**Brief 1:** List every country named in the news article about Project Insight.

Mumbai, July 31: The government will begin collecting all the virtual information of a person’s pictures uploaded on social networking site Facebook. These pictures of one’s shiny new car or an exotic holiday cottage may lead the Income Tax officials to the person’s door. With this, the government will look at the residents’ spending patterns with income declarations, reports TOI. This is called ‘Project Insight’ and it will complement the world’s largest biometric identity database and India’s most ambitious tax overhaul as policymakers try to get more people to pay up. It took seven years to build at a cost of about Rs 1,000 crore.
The tax officials will spot those people who pay too little tax without raiding offices and homes only by viewing their post activities on Facebook. “This will put an end to harassment by tax officials as there will be no public interface,” said Amit Maheshwari, managing partner at an accountancy firm near New Delhi. This method is already used by countries like Belgium, Canada and Australia to unearth the tax evasion that sometimes goes undetected without technology. Finance ministry spokesman D S Malik declined to comment on Project Insight. The BJP government said last year it had contracted L&T Infotech Ltd to help build the network and boost voluntary compliance.

[Extracted data entries]
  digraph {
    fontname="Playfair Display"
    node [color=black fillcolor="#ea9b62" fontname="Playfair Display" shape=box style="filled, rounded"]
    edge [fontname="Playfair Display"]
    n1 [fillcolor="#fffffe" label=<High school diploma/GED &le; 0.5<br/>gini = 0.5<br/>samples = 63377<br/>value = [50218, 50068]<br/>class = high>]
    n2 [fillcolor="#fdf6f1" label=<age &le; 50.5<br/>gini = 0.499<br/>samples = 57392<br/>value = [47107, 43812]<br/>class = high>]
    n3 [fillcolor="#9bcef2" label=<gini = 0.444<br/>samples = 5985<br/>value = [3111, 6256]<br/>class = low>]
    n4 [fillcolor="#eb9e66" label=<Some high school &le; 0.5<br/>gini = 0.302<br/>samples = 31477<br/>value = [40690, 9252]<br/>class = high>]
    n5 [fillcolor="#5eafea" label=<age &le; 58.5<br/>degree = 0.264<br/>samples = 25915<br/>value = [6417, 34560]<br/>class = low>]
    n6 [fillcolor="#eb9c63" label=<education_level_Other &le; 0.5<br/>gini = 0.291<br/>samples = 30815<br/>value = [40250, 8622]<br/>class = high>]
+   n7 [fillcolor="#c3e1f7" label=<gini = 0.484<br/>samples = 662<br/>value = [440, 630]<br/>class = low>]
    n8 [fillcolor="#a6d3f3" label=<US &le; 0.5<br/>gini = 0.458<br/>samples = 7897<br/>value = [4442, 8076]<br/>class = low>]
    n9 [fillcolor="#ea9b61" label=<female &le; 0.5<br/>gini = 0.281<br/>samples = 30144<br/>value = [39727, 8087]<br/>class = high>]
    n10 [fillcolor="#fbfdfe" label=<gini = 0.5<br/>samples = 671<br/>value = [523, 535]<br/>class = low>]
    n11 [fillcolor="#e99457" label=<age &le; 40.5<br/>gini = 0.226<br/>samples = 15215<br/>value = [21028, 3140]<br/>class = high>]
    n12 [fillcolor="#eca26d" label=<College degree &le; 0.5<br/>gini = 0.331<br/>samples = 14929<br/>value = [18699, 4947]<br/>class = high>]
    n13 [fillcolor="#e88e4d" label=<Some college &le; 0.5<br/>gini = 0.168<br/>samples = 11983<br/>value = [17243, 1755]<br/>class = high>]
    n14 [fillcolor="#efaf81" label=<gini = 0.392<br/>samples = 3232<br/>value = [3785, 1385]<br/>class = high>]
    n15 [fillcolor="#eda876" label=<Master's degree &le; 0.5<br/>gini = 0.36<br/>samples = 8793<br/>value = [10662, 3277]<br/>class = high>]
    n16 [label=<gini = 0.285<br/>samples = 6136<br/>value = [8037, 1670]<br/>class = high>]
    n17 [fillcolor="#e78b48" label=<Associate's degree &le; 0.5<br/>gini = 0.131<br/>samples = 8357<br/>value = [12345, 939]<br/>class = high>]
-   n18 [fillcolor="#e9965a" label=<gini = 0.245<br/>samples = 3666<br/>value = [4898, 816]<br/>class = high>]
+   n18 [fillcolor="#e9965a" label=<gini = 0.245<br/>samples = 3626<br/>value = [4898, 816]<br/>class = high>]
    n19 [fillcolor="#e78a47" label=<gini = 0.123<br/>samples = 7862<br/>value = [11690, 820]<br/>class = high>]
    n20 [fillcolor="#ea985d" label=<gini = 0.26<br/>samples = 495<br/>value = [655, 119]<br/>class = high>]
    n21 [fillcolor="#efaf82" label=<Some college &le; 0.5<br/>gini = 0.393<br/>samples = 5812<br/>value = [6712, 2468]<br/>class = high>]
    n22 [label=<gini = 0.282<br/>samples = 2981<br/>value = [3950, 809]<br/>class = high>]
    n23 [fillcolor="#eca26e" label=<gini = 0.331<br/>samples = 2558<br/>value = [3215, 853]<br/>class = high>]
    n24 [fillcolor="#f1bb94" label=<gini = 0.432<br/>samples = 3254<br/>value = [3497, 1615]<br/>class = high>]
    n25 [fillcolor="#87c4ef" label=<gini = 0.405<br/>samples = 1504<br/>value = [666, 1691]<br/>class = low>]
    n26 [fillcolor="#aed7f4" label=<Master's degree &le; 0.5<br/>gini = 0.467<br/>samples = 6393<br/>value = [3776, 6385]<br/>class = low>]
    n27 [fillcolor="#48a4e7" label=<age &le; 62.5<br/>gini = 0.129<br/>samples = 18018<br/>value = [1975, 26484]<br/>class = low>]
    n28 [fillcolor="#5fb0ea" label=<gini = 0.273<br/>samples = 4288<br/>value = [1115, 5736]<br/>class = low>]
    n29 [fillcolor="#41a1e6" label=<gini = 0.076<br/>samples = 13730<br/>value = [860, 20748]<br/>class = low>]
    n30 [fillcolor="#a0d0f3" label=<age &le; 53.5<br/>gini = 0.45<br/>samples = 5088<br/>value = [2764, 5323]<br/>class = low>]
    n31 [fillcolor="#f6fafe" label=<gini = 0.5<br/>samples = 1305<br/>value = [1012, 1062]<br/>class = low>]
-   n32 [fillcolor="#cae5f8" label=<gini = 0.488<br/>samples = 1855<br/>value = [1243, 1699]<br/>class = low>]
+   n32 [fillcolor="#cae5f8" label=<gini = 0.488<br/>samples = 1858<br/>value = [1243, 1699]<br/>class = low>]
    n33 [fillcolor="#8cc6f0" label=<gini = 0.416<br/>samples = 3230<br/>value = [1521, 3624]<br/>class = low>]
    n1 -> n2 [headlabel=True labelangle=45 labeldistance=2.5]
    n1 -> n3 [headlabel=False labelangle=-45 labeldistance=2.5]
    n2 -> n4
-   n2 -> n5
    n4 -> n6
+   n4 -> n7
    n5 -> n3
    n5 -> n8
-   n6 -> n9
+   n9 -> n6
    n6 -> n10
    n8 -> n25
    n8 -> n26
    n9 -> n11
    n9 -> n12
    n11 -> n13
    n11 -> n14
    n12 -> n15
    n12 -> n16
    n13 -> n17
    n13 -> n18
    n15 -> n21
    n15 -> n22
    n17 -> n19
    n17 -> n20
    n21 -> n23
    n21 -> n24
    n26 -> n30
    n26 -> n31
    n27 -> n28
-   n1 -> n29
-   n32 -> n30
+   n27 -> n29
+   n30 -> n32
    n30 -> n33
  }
==
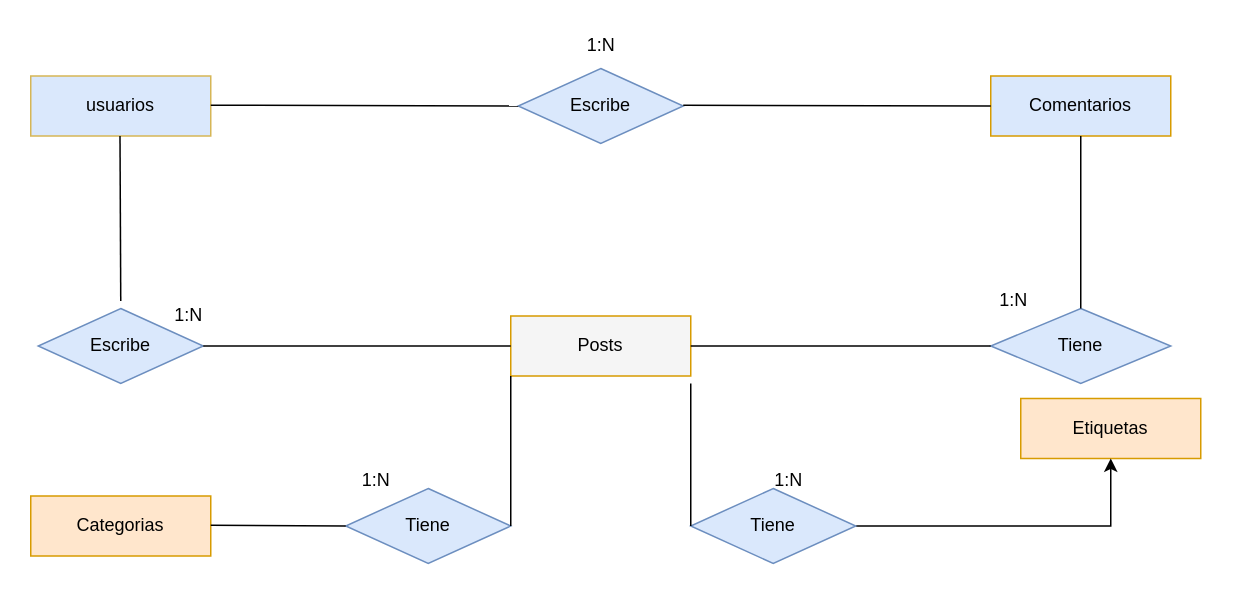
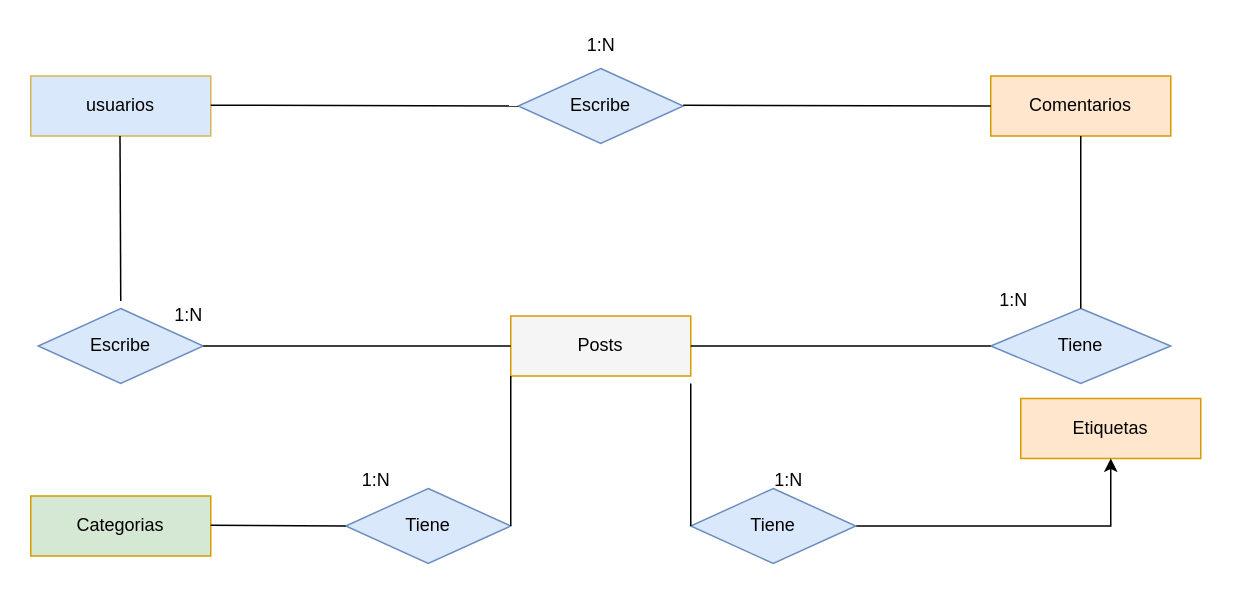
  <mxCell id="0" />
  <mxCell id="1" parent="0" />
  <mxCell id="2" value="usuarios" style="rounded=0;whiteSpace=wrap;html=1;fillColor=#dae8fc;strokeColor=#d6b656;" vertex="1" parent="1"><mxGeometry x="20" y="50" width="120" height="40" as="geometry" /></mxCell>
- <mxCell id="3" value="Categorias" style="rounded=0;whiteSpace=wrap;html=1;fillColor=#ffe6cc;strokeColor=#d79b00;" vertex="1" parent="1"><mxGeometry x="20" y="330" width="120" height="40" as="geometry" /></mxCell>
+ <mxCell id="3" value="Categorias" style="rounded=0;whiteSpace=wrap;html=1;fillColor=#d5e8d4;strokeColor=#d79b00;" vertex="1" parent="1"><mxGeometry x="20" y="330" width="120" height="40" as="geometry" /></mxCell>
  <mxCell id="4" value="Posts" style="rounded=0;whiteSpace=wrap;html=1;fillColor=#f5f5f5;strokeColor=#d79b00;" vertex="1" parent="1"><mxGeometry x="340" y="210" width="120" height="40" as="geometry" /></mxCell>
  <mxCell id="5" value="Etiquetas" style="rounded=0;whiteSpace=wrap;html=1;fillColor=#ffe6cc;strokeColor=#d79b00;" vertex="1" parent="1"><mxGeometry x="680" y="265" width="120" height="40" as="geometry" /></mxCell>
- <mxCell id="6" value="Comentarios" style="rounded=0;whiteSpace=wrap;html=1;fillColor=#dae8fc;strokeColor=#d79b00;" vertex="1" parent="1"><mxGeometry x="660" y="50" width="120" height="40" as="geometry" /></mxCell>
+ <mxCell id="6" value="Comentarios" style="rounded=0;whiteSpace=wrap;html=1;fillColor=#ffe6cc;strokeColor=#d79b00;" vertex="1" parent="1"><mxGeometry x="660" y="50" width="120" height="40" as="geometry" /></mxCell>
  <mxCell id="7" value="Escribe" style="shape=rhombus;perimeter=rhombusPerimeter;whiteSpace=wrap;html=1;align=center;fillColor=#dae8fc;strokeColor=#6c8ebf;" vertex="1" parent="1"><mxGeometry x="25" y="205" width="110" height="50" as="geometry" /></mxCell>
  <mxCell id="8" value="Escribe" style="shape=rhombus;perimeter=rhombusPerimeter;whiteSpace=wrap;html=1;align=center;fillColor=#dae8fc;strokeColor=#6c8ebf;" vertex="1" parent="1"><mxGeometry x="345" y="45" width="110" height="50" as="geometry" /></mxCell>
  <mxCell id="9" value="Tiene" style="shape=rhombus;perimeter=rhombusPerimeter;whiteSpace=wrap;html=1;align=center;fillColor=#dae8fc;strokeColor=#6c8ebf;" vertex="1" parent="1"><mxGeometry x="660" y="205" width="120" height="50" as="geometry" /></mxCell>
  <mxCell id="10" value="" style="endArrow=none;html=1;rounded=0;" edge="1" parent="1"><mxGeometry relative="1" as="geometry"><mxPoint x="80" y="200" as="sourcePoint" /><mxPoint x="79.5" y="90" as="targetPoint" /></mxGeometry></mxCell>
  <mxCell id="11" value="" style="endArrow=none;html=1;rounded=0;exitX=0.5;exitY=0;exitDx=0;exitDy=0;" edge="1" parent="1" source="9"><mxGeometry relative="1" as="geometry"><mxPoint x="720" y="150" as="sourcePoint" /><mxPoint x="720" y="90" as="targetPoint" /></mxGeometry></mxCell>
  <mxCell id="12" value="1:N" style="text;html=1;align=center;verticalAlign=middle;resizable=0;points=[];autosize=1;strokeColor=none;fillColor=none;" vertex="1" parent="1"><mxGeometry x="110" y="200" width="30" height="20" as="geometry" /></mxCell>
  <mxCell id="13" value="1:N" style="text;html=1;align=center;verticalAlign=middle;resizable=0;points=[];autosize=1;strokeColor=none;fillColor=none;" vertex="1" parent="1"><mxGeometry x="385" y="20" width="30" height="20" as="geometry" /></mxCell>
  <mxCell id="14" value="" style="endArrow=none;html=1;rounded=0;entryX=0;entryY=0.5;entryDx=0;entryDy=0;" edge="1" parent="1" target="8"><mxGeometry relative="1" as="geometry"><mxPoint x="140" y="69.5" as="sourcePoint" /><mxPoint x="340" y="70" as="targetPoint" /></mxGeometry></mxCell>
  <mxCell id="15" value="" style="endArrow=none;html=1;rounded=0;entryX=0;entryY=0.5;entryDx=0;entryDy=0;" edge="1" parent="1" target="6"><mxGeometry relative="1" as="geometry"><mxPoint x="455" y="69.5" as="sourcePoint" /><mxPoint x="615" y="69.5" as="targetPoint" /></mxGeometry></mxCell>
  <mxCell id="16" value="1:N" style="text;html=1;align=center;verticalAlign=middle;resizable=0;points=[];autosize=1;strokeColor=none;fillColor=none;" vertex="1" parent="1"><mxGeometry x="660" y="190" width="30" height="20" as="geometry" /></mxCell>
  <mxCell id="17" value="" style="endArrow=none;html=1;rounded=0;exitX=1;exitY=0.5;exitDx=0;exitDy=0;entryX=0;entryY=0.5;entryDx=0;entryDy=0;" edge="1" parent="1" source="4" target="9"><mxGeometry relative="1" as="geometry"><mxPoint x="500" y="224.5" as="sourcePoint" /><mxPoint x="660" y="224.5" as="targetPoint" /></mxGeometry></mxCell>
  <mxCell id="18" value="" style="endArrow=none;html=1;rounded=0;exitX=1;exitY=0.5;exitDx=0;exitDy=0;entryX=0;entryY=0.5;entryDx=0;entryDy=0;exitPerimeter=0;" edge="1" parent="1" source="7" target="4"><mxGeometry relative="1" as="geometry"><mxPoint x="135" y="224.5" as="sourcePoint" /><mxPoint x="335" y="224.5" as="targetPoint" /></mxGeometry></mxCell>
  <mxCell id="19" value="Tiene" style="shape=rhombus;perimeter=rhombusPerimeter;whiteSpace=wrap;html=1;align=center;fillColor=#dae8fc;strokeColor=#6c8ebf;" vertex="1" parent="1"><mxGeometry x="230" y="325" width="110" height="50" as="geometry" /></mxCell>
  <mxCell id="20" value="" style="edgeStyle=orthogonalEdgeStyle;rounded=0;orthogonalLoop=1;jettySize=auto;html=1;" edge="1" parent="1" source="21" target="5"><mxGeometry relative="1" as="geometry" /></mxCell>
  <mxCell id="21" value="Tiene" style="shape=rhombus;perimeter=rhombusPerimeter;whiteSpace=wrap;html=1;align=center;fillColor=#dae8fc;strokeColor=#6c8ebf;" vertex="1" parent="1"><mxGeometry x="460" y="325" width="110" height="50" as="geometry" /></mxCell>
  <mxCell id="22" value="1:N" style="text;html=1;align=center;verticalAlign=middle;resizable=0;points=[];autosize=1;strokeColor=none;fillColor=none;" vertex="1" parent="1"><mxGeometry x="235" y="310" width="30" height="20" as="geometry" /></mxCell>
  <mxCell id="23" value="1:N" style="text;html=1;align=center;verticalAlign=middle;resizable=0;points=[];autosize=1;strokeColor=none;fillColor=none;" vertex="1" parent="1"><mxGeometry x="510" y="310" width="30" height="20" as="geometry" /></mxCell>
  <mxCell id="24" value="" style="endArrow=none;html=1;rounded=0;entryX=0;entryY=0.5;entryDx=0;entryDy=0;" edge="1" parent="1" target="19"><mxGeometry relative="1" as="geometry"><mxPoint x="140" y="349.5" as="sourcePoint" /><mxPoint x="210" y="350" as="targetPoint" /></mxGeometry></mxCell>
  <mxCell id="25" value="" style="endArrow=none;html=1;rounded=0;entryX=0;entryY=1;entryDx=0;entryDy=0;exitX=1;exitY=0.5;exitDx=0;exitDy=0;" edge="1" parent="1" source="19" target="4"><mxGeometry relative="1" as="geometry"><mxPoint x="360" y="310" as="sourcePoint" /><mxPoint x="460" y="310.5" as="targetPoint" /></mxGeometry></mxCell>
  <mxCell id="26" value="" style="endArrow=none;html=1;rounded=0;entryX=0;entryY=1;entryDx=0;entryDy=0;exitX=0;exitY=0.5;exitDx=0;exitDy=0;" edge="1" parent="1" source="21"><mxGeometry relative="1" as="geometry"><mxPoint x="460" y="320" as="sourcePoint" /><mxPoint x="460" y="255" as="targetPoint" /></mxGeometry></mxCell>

**Brief 2:** Identify each line in the rows that contains the string "Escribe", and copy those lines.

**Exercise solution 1:** India, Belgium, Canada, Australia

**Exercise solution 2:**
  <mxCell id="7" value="Escribe" style="shape=rhombus;perimeter=rhombusPerimeter;whiteSpace=wrap;html=1;align=center;fillColor=#dae8fc;strokeColor=#6c8ebf;" vertex="1" parent="1"><mxGeometry x="25" y="205" width="110" height="50" as="geometry" /></mxCell>
  <mxCell id="8" value="Escribe" style="shape=rhombus;perimeter=rhombusPerimeter;whiteSpace=wrap;html=1;align=center;fillColor=#dae8fc;strokeColor=#6c8ebf;" vertex="1" parent="1"><mxGeometry x="345" y="45" width="110" height="50" as="geometry" /></mxCell>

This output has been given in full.